Coalescent-based models and methods for inferring gene flow between species using genomic data
Presenter: Ziheng Yang, University College London, UK
'll provide an overview of models and methods for testing and estimating gene flow between species. Mainly two kinds of models have been developed. First, the continuous migration model assumes a certain proportion of immigrants between species per generation. This is based on the structured coalescent model in population genetics, and by incorporating the species phylgeony, has become known as the isolation-with-migration (IM) or isolation-with-initial-migration (IIM) models.

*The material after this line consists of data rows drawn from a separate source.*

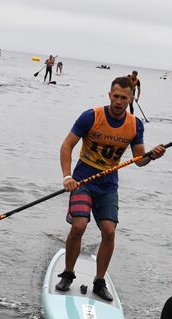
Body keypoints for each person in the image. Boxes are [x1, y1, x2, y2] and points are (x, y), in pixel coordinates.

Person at [56, 76, 166, 301]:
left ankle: (99, 281)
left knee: (109, 231)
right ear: (109, 95)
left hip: (108, 186)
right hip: (82, 182)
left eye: (123, 98)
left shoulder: (134, 125)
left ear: (130, 99)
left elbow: (138, 160)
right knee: (79, 225)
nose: (118, 101)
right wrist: (67, 176)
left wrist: (151, 156)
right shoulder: (91, 116)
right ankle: (68, 274)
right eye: (115, 96)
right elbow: (67, 146)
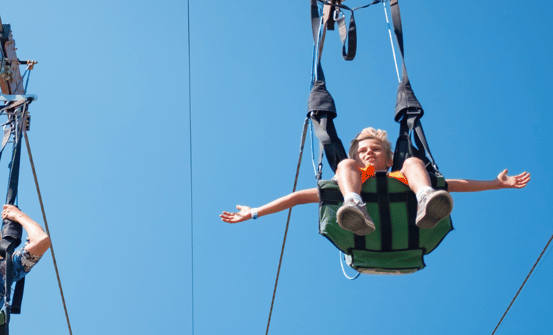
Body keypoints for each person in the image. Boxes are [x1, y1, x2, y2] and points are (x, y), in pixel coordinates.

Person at [220, 128, 531, 233]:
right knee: (343, 164)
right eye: (363, 150)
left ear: (387, 154)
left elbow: (454, 184)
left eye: (375, 150)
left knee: (414, 161)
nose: (368, 154)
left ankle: (425, 199)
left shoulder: (402, 170)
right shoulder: (352, 174)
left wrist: (496, 183)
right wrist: (255, 211)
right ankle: (354, 206)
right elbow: (298, 197)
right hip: (360, 225)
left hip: (411, 221)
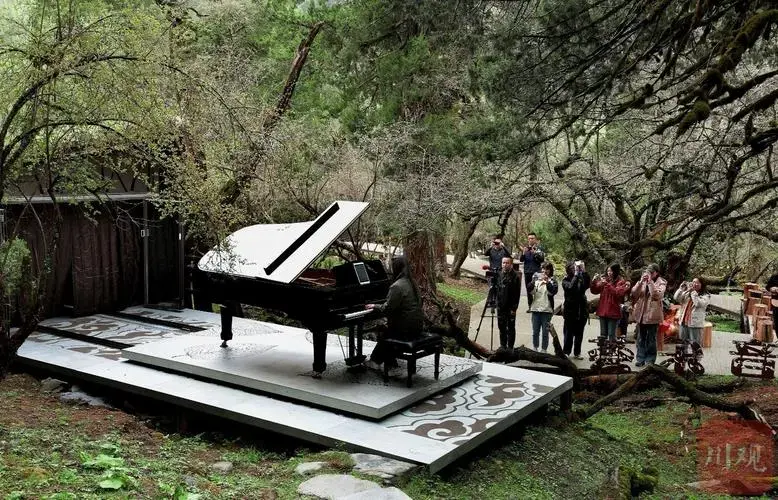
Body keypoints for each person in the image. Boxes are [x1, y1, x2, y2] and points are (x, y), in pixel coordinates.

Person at [364, 256, 424, 375]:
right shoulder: (412, 283)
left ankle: (379, 363)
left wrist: (374, 306)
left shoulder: (397, 286)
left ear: (396, 268)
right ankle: (386, 363)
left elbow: (387, 308)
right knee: (387, 331)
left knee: (385, 334)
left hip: (406, 330)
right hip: (417, 327)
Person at [631, 263, 667, 367]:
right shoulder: (643, 281)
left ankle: (650, 359)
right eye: (648, 272)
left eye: (652, 272)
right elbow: (634, 293)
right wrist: (640, 282)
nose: (649, 274)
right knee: (640, 338)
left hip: (653, 315)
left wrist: (650, 282)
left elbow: (656, 295)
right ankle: (640, 358)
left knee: (651, 339)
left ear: (656, 273)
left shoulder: (662, 283)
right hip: (641, 314)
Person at [590, 263, 631, 340]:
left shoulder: (621, 281)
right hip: (603, 311)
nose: (609, 273)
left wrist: (607, 284)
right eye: (608, 271)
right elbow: (595, 290)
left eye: (611, 271)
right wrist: (594, 281)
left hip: (613, 312)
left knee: (611, 335)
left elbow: (618, 293)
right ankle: (603, 347)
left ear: (615, 271)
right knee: (603, 335)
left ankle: (612, 347)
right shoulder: (605, 280)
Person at [562, 260, 591, 359]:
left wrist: (584, 271)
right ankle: (566, 351)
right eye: (573, 268)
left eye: (575, 267)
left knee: (579, 333)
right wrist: (576, 275)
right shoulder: (565, 280)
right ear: (568, 270)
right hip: (570, 311)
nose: (575, 269)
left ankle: (577, 352)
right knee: (568, 333)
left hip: (581, 310)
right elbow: (570, 288)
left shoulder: (580, 278)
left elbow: (587, 285)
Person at [674, 277, 710, 348]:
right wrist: (681, 289)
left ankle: (695, 356)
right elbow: (676, 298)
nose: (694, 284)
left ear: (702, 284)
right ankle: (684, 355)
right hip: (684, 322)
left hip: (695, 324)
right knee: (683, 346)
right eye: (693, 282)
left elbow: (698, 304)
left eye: (697, 282)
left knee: (695, 346)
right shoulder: (688, 293)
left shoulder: (706, 296)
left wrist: (693, 292)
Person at [529, 261, 558, 352]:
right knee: (535, 332)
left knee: (545, 332)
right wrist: (533, 281)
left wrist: (547, 282)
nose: (544, 271)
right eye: (543, 269)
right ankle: (535, 348)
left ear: (550, 270)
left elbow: (553, 292)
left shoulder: (553, 280)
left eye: (547, 269)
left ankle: (544, 349)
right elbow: (530, 291)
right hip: (535, 309)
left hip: (547, 310)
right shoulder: (536, 279)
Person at [496, 256, 521, 351]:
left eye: (507, 263)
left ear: (511, 264)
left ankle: (510, 347)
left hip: (510, 307)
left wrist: (514, 308)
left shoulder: (515, 276)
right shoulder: (499, 274)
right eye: (503, 263)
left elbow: (517, 294)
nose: (505, 265)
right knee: (501, 327)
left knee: (510, 327)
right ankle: (503, 345)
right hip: (501, 306)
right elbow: (498, 290)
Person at [519, 232, 545, 311]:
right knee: (529, 289)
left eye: (532, 238)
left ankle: (537, 306)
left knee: (537, 289)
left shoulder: (539, 249)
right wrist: (523, 253)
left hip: (536, 272)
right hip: (527, 272)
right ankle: (530, 306)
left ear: (535, 239)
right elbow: (521, 260)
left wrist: (535, 253)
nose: (531, 240)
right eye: (529, 238)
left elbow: (542, 259)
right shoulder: (526, 249)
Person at [767, 271, 778, 340]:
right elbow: (768, 287)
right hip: (776, 302)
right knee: (776, 322)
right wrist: (771, 288)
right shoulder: (775, 277)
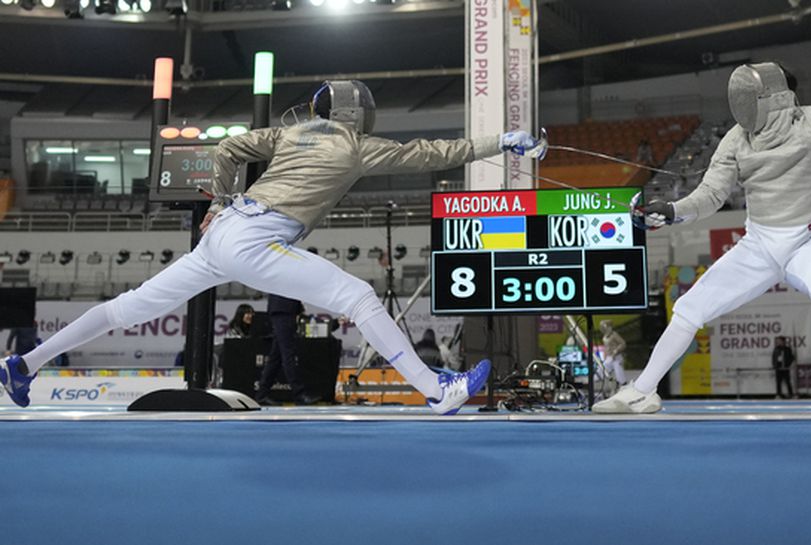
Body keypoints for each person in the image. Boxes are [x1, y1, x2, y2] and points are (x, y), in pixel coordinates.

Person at [1, 79, 546, 413]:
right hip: (257, 237)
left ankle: (26, 363)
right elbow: (433, 152)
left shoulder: (292, 133)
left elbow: (231, 146)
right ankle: (436, 391)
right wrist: (501, 140)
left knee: (128, 307)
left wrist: (218, 201)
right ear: (358, 115)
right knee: (358, 296)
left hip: (224, 231)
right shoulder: (357, 147)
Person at [594, 38, 811, 414]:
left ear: (776, 97)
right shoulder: (737, 138)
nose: (742, 106)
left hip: (805, 242)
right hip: (760, 244)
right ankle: (643, 391)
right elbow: (712, 194)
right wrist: (671, 210)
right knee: (688, 308)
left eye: (750, 97)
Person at [254, 295, 319, 406]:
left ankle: (262, 394)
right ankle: (299, 393)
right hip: (283, 308)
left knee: (276, 357)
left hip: (284, 308)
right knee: (288, 353)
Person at [599, 320, 628, 385]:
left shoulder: (614, 335)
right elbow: (606, 348)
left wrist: (616, 350)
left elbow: (623, 343)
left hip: (616, 357)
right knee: (603, 369)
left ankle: (623, 384)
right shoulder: (604, 337)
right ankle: (598, 378)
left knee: (619, 371)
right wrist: (604, 357)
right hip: (609, 357)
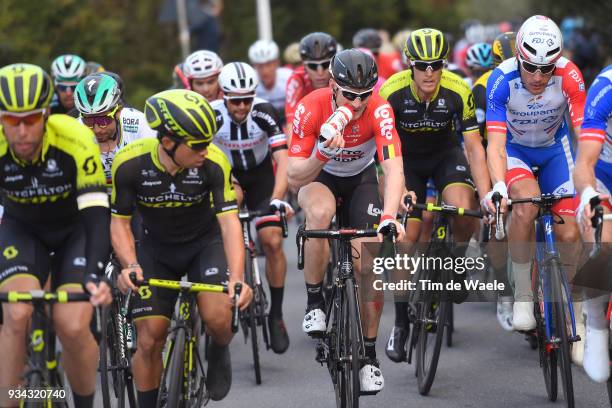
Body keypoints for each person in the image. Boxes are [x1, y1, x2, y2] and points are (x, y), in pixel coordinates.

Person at [111, 89, 252, 406]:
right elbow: (119, 222)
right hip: (155, 249)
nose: (206, 149)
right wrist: (130, 264)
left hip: (204, 245)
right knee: (149, 339)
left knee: (218, 317)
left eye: (208, 142)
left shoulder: (213, 163)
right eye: (198, 144)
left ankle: (218, 347)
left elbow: (230, 223)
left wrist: (238, 278)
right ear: (168, 141)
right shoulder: (129, 163)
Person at [288, 49, 407, 393]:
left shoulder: (380, 109)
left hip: (361, 180)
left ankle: (369, 356)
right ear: (332, 86)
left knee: (367, 264)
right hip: (319, 176)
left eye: (364, 95)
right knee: (320, 214)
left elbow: (393, 167)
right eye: (350, 95)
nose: (357, 103)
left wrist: (389, 216)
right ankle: (314, 303)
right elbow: (295, 175)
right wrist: (322, 152)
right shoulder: (311, 106)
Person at [0, 63, 112, 408]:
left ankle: (82, 402)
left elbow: (96, 216)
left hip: (73, 232)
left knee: (73, 325)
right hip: (22, 231)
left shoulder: (76, 139)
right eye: (10, 121)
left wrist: (95, 274)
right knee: (15, 315)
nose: (21, 132)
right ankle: (16, 398)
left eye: (31, 120)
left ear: (46, 115)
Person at [379, 28, 491, 362]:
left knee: (462, 207)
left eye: (436, 64)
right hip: (405, 161)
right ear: (410, 64)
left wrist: (485, 197)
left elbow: (473, 146)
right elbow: (383, 151)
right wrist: (395, 193)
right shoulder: (391, 92)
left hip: (445, 157)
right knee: (406, 237)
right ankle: (400, 324)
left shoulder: (458, 89)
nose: (430, 72)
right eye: (423, 65)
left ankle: (455, 261)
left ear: (444, 65)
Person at [485, 16, 586, 362]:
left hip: (556, 151)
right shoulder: (501, 80)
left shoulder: (569, 75)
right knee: (525, 207)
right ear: (518, 56)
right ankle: (525, 295)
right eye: (531, 68)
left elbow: (583, 132)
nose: (539, 77)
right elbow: (495, 146)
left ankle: (571, 307)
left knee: (571, 231)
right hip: (516, 152)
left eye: (547, 69)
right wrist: (499, 185)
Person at [212, 62, 293, 353]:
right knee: (228, 218)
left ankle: (277, 314)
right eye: (236, 100)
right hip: (227, 178)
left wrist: (278, 197)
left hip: (261, 178)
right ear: (224, 96)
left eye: (248, 98)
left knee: (272, 241)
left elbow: (283, 159)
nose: (243, 105)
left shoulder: (264, 111)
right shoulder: (212, 115)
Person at [471, 31, 517, 331]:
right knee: (497, 218)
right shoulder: (482, 87)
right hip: (493, 151)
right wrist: (485, 188)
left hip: (528, 152)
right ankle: (504, 289)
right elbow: (477, 139)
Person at [573, 65, 612, 383]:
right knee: (603, 247)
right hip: (603, 175)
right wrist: (588, 195)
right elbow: (584, 163)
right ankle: (596, 321)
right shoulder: (606, 87)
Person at [74, 73, 156, 189]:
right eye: (88, 121)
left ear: (117, 111)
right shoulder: (74, 130)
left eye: (104, 120)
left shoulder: (140, 123)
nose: (96, 129)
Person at [284, 32, 337, 132]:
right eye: (313, 66)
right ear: (304, 65)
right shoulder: (297, 78)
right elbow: (291, 124)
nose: (320, 72)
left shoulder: (341, 75)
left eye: (326, 65)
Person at [248, 39, 293, 127]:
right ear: (254, 66)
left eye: (268, 64)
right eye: (260, 66)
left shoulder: (289, 78)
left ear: (277, 63)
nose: (265, 71)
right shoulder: (250, 82)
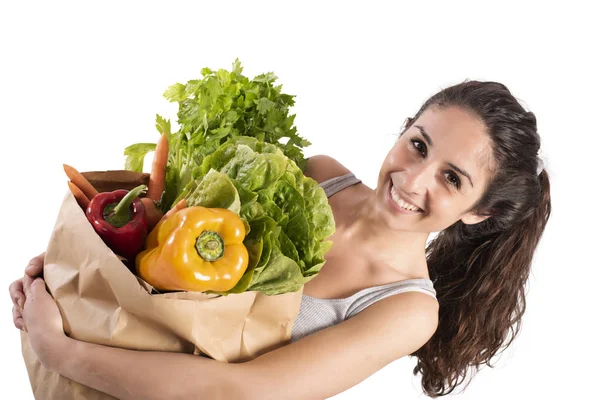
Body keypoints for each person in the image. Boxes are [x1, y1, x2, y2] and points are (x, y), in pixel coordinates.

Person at [9, 80, 551, 399]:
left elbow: (246, 392)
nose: (413, 179)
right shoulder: (316, 174)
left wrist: (61, 350)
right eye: (418, 144)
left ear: (480, 213)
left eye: (451, 179)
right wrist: (68, 270)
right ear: (405, 127)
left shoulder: (406, 310)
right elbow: (166, 229)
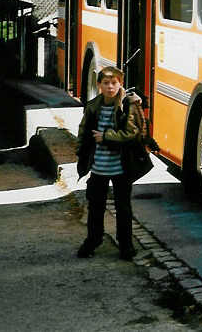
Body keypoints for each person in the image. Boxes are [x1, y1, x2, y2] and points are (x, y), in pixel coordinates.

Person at [75, 66, 146, 260]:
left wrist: (106, 136)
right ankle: (93, 240)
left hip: (121, 167)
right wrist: (80, 152)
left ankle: (126, 245)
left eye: (114, 83)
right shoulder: (93, 106)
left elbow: (132, 133)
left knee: (123, 208)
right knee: (95, 207)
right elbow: (84, 132)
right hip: (99, 166)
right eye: (105, 83)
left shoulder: (127, 105)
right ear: (99, 85)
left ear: (120, 84)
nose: (110, 87)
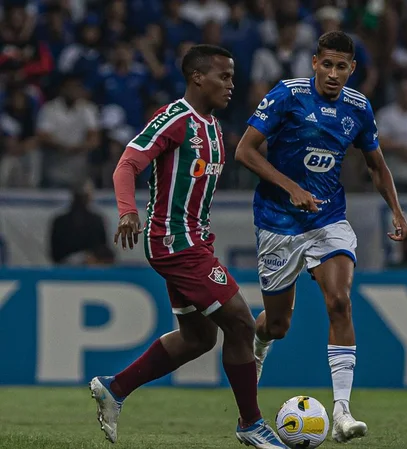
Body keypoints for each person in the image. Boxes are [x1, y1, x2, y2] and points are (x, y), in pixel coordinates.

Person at [90, 44, 287, 449]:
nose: (232, 85)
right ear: (198, 77)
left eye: (233, 77)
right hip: (175, 242)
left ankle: (116, 388)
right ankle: (251, 423)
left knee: (199, 338)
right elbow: (127, 163)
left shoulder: (213, 127)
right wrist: (128, 211)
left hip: (196, 242)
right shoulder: (174, 119)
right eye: (224, 76)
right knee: (242, 323)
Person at [235, 31, 407, 443]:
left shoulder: (358, 107)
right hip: (278, 221)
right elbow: (245, 150)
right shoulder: (286, 96)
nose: (333, 74)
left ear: (353, 69)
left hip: (328, 218)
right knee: (278, 325)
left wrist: (398, 210)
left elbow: (377, 164)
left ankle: (342, 414)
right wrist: (290, 187)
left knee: (339, 301)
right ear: (314, 63)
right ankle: (259, 346)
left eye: (342, 67)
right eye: (327, 64)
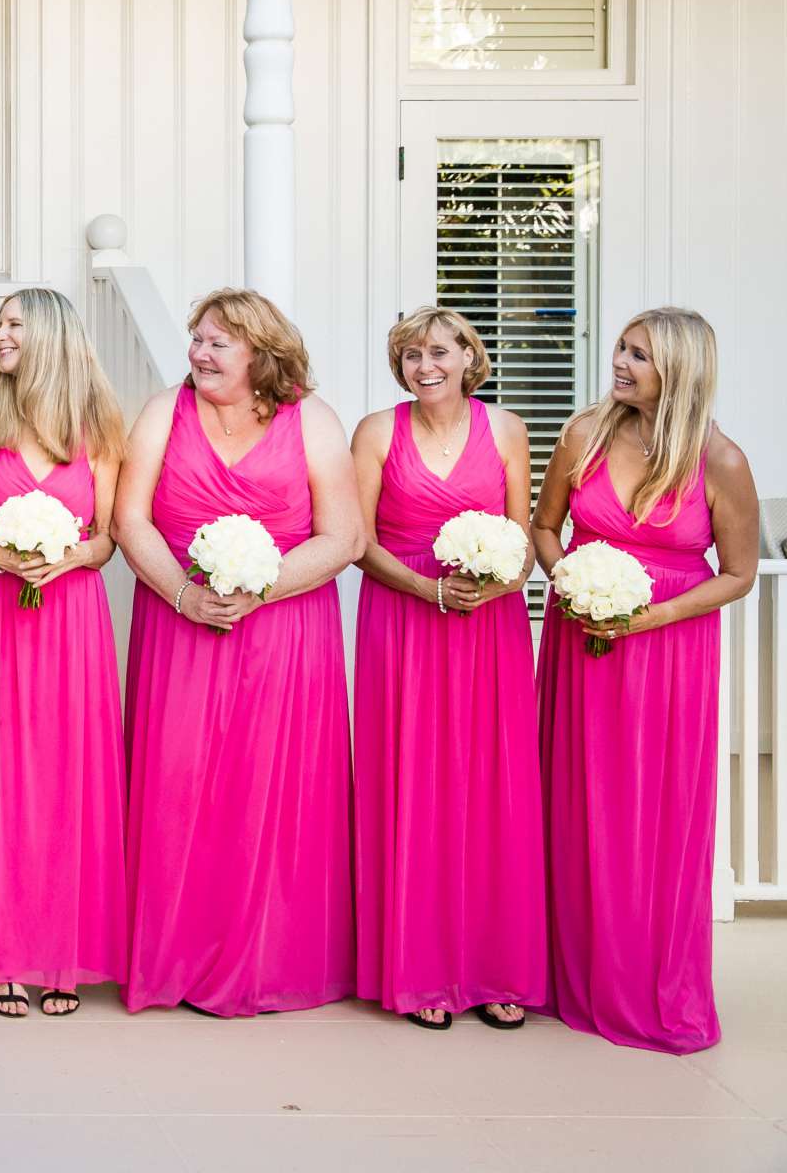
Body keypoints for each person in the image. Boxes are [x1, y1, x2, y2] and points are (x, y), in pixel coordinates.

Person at [114, 289, 361, 1016]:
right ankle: (178, 957)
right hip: (180, 623)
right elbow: (131, 519)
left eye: (218, 342)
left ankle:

Second, the hybridization or introgression model assumes that at certain time point in the past two parental species merged to form a hybrid species, or some individuals of one species moved into another through introgressive hybridization. While in theory continuous migration and episodic introgression can be distinguished using genomic data and also they may operate on the same species phylogeny, it is currently a great challenge even to implement properly one or any of them. A number of methods and software programs have been developed to detect the presence of gene flow, and some of the methods can also estimate the migration rate or introgression intensity. Some methods are based on data summaries, such as the proportions of (estimated) gene trees from different gene loci or genomic segments (such as SNaQ/PhyloNetworks, PhyloNet), or genome-scale summaries (the ABBA-BABA test or D statistic and methods based on multi-population joint site-spectrum frequencies). These methods are typically computationally efficient but have poor statistical performance. Other methods make full likelihood-based inference using sequence alignments. These are more powerful in terms of statistical properties but suffer from high computational costs. I will discuss the strengths and weaknesses of the different methods and speculate on directions for future research.